Street Smarts: Never too old to learn
We all have heard the old saying, “You’re never too old to learn,” but my father liked to put a different spin on it. He would often stroke his chin and say jokingly “Learn something new everyday….die and forget it all.” His words came to me today as I made my way to work driving past Salisbury High School and down Fulton Street. In the span of a few miles, I witnessed firsthand that we are never too old or too young to learn.
Over the past few years, I have often written about my experiences teaching the youth music here at St. Luke’s. It is particularly satisfying for me when these students branch out into other areas of music and the fine arts. What amazes me most is the speed at which young children learn and the energy they use in doing so! But there is another generation of people I also come in contact with week after week that are just as eager to learn. These are the people lets say AARP age and above!
Today as I was driving past the high school, I reflected on the learning taking place in that building. Because it was a warm day, some classes were being held outside, and the learning was visible. As I ventured down Fulton Street, I noticed a small child with a white cane. As I was at a stoplight, I noticed that at some distance behind, two adults were coaching the sight-impaired child on how to use the cane to its full advantage. Driving on, I came to the First Baptist Church where I had to stop for a group of seniors crossing the street to board the bus to take them to an all day workshop. Pulling into my parking space at the church, I met one of our parishioners who stopped only long enough to tell me that although now retired, she was busier than ever. I paused for a moment and reflected on my journey. I pondered the blind child and Fulton Street, and suddenly realized, that although I have sight, she could see the street much clearer than I could. Fulton Street has much to teach a person.

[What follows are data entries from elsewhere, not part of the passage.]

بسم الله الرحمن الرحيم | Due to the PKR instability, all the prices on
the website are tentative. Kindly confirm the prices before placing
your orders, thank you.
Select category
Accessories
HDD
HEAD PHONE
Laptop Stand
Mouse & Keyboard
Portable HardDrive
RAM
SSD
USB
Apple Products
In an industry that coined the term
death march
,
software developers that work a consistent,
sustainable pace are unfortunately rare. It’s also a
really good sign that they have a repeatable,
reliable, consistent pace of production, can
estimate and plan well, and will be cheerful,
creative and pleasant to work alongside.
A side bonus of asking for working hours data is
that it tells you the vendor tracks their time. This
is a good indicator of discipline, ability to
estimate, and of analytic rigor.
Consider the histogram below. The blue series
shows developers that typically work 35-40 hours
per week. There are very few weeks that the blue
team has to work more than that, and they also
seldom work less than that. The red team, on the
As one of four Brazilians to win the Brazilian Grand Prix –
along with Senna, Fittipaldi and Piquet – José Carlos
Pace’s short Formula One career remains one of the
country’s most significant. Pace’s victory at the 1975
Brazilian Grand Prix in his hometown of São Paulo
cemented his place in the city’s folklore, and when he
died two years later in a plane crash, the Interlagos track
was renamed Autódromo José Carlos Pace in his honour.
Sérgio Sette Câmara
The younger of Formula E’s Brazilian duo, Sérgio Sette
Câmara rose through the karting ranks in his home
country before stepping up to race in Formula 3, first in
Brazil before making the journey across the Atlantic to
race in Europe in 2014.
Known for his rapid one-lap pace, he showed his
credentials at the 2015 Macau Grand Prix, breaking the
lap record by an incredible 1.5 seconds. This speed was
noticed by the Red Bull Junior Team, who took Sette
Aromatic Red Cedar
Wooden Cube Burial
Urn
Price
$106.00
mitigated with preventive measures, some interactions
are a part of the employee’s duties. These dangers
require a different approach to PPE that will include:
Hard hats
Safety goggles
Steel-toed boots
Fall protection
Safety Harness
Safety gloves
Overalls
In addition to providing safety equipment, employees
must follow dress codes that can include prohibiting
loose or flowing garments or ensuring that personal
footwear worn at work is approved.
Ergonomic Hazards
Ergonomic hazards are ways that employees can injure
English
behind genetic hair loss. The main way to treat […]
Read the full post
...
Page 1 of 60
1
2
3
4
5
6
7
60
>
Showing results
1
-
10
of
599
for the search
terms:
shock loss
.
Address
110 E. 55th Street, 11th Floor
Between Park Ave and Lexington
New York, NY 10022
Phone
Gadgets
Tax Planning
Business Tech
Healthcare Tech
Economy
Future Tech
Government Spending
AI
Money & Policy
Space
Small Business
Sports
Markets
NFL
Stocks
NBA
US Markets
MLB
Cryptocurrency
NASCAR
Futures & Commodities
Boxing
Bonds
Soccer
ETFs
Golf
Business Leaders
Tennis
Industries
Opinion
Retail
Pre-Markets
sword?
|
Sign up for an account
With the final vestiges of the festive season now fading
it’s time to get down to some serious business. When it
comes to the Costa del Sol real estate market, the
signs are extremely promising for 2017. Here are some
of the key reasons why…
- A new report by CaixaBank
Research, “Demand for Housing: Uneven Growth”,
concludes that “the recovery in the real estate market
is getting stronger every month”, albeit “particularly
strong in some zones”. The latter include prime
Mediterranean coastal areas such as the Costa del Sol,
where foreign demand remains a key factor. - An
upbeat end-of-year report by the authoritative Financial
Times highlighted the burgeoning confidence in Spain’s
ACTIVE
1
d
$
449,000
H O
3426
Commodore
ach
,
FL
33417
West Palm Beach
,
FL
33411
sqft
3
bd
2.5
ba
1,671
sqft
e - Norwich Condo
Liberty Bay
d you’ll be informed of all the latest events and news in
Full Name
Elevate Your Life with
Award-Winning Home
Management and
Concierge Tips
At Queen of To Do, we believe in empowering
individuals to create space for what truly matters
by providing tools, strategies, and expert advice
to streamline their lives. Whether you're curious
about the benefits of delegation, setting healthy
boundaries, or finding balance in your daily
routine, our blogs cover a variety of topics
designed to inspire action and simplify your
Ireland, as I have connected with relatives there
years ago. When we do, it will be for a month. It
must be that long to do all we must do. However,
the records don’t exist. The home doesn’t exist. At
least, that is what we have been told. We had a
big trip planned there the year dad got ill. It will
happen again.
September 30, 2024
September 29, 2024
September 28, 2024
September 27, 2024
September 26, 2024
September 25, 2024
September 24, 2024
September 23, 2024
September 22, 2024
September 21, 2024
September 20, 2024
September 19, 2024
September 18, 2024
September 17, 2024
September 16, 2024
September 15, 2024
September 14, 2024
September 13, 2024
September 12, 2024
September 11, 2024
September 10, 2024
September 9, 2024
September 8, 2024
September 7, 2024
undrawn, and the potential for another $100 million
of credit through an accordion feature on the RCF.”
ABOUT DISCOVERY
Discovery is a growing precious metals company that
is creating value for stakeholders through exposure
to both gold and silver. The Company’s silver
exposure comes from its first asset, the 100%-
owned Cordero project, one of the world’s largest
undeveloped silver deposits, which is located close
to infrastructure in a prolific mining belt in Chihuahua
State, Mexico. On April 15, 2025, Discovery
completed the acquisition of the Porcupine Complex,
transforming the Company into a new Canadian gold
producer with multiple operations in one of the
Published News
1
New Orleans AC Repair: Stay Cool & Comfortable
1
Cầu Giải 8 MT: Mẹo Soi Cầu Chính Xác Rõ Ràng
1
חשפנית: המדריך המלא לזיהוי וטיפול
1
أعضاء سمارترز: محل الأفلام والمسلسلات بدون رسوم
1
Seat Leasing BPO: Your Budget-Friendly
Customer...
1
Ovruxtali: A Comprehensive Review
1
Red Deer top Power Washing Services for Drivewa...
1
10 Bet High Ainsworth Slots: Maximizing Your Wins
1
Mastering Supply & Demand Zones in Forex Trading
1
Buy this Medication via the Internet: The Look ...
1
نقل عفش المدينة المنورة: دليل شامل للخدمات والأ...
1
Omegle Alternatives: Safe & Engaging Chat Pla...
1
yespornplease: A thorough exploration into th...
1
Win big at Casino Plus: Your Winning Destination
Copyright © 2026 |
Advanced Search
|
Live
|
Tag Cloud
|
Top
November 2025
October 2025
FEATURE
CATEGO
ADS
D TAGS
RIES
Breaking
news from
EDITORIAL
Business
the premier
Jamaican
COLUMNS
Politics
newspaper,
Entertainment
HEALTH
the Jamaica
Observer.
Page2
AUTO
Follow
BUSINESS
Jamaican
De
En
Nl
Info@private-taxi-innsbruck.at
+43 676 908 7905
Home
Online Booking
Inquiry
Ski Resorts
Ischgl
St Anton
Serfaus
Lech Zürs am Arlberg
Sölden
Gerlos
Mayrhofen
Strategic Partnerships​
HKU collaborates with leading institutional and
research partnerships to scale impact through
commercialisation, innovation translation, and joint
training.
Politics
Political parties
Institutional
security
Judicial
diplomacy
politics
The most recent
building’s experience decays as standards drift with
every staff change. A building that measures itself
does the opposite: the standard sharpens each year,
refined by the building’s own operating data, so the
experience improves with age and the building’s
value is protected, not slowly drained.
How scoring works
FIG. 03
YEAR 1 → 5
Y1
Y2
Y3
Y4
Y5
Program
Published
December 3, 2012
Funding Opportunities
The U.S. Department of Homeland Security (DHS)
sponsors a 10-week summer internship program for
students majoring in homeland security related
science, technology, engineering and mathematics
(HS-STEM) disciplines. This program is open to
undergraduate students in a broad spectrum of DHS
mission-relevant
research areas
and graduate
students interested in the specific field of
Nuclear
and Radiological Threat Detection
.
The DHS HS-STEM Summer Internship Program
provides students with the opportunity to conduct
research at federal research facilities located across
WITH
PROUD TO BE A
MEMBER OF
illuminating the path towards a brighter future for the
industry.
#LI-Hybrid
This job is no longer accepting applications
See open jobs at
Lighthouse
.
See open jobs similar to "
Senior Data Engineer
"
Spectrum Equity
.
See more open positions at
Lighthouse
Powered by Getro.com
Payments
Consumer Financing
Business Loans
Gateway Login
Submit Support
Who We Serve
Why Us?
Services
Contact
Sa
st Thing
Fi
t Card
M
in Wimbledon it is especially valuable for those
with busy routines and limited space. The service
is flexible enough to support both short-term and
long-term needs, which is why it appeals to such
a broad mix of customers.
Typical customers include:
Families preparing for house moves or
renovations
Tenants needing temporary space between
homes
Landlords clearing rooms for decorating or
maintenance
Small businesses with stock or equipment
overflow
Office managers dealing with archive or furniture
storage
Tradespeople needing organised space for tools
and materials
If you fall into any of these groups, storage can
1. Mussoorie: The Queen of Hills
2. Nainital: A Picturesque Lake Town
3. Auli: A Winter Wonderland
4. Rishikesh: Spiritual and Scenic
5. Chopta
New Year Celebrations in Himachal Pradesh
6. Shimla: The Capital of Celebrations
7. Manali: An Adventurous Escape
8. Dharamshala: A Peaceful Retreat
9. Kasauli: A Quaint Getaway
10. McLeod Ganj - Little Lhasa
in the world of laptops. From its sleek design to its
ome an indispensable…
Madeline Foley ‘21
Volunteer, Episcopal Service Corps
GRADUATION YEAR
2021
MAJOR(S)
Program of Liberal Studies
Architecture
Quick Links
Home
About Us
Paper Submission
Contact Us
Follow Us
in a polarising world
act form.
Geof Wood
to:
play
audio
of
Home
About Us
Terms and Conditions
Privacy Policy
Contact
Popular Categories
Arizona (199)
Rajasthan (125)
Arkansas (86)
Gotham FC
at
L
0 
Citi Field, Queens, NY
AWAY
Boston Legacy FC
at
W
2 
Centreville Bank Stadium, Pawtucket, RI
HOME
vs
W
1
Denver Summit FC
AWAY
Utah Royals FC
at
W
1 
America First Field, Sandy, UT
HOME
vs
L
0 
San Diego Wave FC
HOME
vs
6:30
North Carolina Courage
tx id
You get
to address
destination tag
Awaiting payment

Seasons come and go, and each of us in our lifetimes will play many different roles. With the return of spring, the earth is alive with renewal and rebirth. The flowers and trees all seem to be reaching to heaven in an effort to take in the fullness of each warm breeze and ray of sunshine.
So it is with all of us. From the tiniest infants to our oldest members, we are always learning. Whether it is the six-year-old student with a violin, or the senior learning to sing, play, paint or dance, renewal and rebirth are all around us. Through countless years and changing seasons, our earth still remains a vital and fertile ground, welcoming change, and forgiving mistakes. So too the human mind and spirit. And while my father’s assertion that we will die and forget it all may be correct, let us never forget that we are never too old or too young to learn.
Dr. Phillip Burgess is the director of music ministries at St. Luke’s Episcopal church.